Copy out every line of the listing below exactly as it appears.

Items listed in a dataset
=-=-=
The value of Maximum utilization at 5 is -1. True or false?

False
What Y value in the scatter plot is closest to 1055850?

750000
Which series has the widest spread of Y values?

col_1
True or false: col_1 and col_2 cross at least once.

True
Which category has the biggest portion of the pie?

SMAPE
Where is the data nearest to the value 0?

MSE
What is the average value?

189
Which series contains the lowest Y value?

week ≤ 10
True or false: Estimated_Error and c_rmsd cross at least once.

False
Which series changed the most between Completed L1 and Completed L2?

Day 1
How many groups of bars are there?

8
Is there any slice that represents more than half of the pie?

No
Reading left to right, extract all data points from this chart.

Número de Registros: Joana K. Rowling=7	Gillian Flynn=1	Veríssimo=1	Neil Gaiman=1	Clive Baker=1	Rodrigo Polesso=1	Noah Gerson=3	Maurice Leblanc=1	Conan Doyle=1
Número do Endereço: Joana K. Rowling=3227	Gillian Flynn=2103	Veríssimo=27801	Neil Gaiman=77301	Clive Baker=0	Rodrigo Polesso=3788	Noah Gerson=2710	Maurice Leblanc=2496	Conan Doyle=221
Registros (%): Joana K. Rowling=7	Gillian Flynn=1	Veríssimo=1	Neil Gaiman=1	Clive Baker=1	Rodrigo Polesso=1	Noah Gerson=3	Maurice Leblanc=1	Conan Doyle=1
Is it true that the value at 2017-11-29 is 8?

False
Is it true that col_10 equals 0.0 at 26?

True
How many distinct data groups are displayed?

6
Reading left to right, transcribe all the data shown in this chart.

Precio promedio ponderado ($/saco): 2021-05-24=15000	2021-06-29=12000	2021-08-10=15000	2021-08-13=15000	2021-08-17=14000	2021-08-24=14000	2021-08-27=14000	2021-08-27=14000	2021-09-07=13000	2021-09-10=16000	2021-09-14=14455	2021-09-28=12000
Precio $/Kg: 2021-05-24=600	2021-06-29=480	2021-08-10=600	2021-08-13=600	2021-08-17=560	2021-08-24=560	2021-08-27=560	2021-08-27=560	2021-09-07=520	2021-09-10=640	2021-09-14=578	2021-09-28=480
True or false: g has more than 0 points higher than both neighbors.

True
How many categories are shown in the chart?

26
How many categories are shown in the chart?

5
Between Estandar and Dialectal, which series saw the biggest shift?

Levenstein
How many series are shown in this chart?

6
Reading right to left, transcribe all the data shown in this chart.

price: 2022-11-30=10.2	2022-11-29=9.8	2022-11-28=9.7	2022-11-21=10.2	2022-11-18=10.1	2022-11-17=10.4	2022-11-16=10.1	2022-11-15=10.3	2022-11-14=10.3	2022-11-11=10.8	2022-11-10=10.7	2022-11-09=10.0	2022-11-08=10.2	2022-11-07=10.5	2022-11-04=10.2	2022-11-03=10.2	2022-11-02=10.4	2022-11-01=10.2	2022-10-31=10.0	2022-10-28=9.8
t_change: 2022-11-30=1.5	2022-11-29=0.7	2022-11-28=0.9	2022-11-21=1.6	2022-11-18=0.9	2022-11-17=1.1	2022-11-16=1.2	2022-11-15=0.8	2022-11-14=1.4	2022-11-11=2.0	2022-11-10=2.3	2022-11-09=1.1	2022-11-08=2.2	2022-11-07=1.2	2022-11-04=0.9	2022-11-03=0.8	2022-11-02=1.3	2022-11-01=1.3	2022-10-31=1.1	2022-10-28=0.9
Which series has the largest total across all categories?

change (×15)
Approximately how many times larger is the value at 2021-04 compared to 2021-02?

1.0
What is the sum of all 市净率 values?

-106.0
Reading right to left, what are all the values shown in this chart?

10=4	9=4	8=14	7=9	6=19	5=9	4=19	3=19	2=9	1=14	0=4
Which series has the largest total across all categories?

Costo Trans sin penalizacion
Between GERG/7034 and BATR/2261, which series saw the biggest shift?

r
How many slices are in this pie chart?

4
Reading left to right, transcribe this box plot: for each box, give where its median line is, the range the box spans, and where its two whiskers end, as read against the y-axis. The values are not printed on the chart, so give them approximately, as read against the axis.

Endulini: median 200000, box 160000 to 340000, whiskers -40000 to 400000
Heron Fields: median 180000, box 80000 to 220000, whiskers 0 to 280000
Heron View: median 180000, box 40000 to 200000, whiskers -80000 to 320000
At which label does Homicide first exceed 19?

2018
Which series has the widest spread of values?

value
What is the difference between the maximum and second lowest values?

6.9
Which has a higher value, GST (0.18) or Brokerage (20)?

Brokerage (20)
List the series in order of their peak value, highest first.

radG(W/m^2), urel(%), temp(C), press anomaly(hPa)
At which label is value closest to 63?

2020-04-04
=-=-=
## Solution to the exercise
The value of Maximum utilization at 5 is -1. True or false?

False
What Y value in the scatter plot is closest to 1055850?

750000
Which series has the widest spread of Y values?

col_1
True or false: col_1 and col_2 cross at least once.

True
Which category has the biggest portion of the pie?

SMAPE
Where is the data nearest to the value 0?

MSE
What is the average value?

189
Which series contains the lowest Y value?

week ≤ 10
True or false: Estimated_Error and c_rmsd cross at least once.

False
Which series changed the most between Completed L1 and Completed L2?

Day 1
How many groups of bars are there?

8
Is there any slice that represents more than half of the pie?

No
Reading left to right, extract all data points from this chart.

Número de Registros: Joana K. Rowling=7	Gillian Flynn=1	Veríssimo=1	Neil Gaiman=1	Clive Baker=1	Rodrigo Polesso=1	Noah Gerson=3	Maurice Leblanc=1	Conan Doyle=1
Número do Endereço: Joana K. Rowling=3227	Gillian Flynn=2103	Veríssimo=27801	Neil Gaiman=77301	Clive Baker=0	Rodrigo Polesso=3788	Noah Gerson=2710	Maurice Leblanc=2496	Conan Doyle=221
Registros (%): Joana K. Rowling=7	Gillian Flynn=1	Veríssimo=1	Neil Gaiman=1	Clive Baker=1	Rodrigo Polesso=1	Noah Gerson=3	Maurice Leblanc=1	Conan Doyle=1
Is it true that the value at 2017-11-29 is 8?

False
Is it true that col_10 equals 0.0 at 26?

True
How many distinct data groups are displayed?

6
Reading left to right, transcribe all the data shown in this chart.

Precio promedio ponderado ($/saco): 2021-05-24=15000	2021-06-29=12000	2021-08-10=15000	2021-08-13=15000	2021-08-17=14000	2021-08-24=14000	2021-08-27=14000	2021-08-27=14000	2021-09-07=13000	2021-09-10=16000	2021-09-14=14455	2021-09-28=12000
Precio $/Kg: 2021-05-24=600	2021-06-29=480	2021-08-10=600	2021-08-13=600	2021-08-17=560	2021-08-24=560	2021-08-27=560	2021-08-27=560	2021-09-07=520	2021-09-10=640	2021-09-14=578	2021-09-28=480
True or false: g has more than 0 points higher than both neighbors.

True
How many categories are shown in the chart?

26
How many categories are shown in the chart?

5
Between Estandar and Dialectal, which series saw the biggest shift?

Levenstein
How many series are shown in this chart?

6
Reading right to left, transcribe all the data shown in this chart.

price: 2022-11-30=10.2	2022-11-29=9.8	2022-11-28=9.7	2022-11-21=10.2	2022-11-18=10.1	2022-11-17=10.4	2022-11-16=10.1	2022-11-15=10.3	2022-11-14=10.3	2022-11-11=10.8	2022-11-10=10.7	2022-11-09=10.0	2022-11-08=10.2	2022-11-07=10.5	2022-11-04=10.2	2022-11-03=10.2	2022-11-02=10.4	2022-11-01=10.2	2022-10-31=10.0	2022-10-28=9.8
t_change: 2022-11-30=1.5	2022-11-29=0.7	2022-11-28=0.9	2022-11-21=1.6	2022-11-18=0.9	2022-11-17=1.1	2022-11-16=1.2	2022-11-15=0.8	2022-11-14=1.4	2022-11-11=2.0	2022-11-10=2.3	2022-11-09=1.1	2022-11-08=2.2	2022-11-07=1.2	2022-11-04=0.9	2022-11-03=0.8	2022-11-02=1.3	2022-11-01=1.3	2022-10-31=1.1	2022-10-28=0.9
Which series has the largest total across all categories?

change (×15)
Approximately how many times larger is the value at 2021-04 compared to 2021-02?

1.0
What is the sum of all 市净率 values?

-106.0
Reading right to left, what are all the values shown in this chart?

10=4	9=4	8=14	7=9	6=19	5=9	4=19	3=19	2=9	1=14	0=4
Which series has the largest total across all categories?

Costo Trans sin penalizacion
Between GERG/7034 and BATR/2261, which series saw the biggest shift?

r
How many slices are in this pie chart?

4
Reading left to right, transcribe this box plot: for each box, give where its median line is, the range the box spans, and where its two whiskers end, as read against the y-axis. The values are not printed on the chart, so give them approximately, as read against the axis.

Endulini: median 200000, box 160000 to 340000, whiskers -40000 to 400000
Heron Fields: median 180000, box 80000 to 220000, whiskers 0 to 280000
Heron View: median 180000, box 40000 to 200000, whiskers -80000 to 320000
At which label does Homicide first exceed 19?

2018
Which series has the widest spread of values?

value
What is the difference between the maximum and second lowest values?

6.9
Which has a higher value, GST (0.18) or Brokerage (20)?

Brokerage (20)
List the series in order of their peak value, highest first.

radG(W/m^2), urel(%), temp(C), press anomaly(hPa)
At which label is value closest to 63?

2020-04-04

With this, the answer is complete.